Lopokova was born into a Russian family in St. Petersburg. Her father worked as the chief usher at the Alexandrinsky Theatre; her mother was descended from a Scottish engineer. All the Lopukhov children became ballet dancers; one of them, Fyodor Lopukhov, was a chief choreographer for the Mariinsky Theatre from 1922 to 1935 and again from 1951 to 1956.
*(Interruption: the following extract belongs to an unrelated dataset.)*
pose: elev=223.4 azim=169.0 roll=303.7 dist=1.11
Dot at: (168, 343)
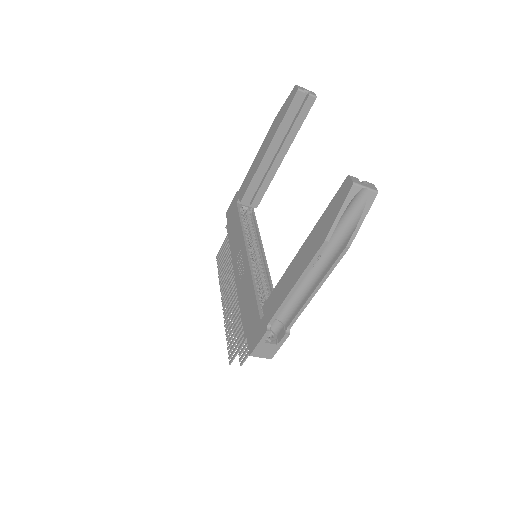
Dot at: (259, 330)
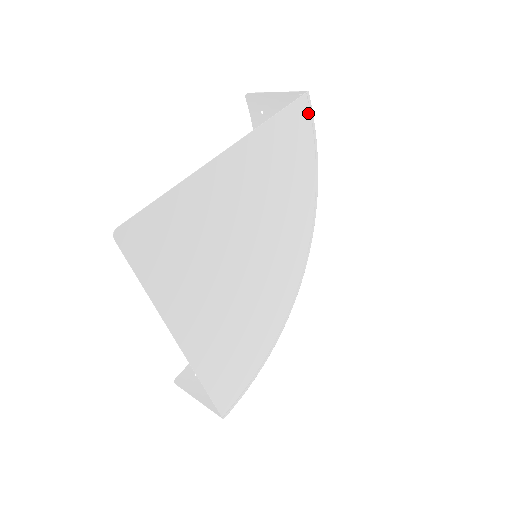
Lydia trained at the Imperial Ballet School, where she almost immediately became a star pupil. "She responded instinctively to the expressive choreography of Mikhail Fokine, his rebellion against the stiff academicism of the classical style, and her chance came when she was chosen to join the Ballets russes... on their European tour in 1910.... Diaghilev knocked a year off her age and promoted her as a child star." She stayed with the ballet only briefly, knowing that she had little future in Russia ("she was the wrong size and shape for the grand roles and there were already plenty of prima ballerinas in St. Petersburg"),
She accepted an American offer of ₤16,000 per month and after the summer tour left for the United States, where she remained for six years, enjoying tremendous success and legally changing her name to Lopokova in April 1914.
In 1915, while in New York, she had become engaged to the New York Morning Telegraph sportswriter Heywood Broun, later a member of the celebrated Algonquin Round Table coterie. In 1916 she broke off their engagement, or perhaps Broun did: according to Fred Lieb, another sportswriter and a friend of Broun's at the time, Broun "caught the enchanting Lydia Lapopka in the lap, so to speak, of her Russian director.... [Broun] walked east on one street, knocking over every garbage and trash can he passed. Then he walked west on the street giving it the same treatment. Just as he was getting really warmed up to the sport he ran into the hands of the law. Heywood spent the night in the hoosegow before friends bailed him out the next morning."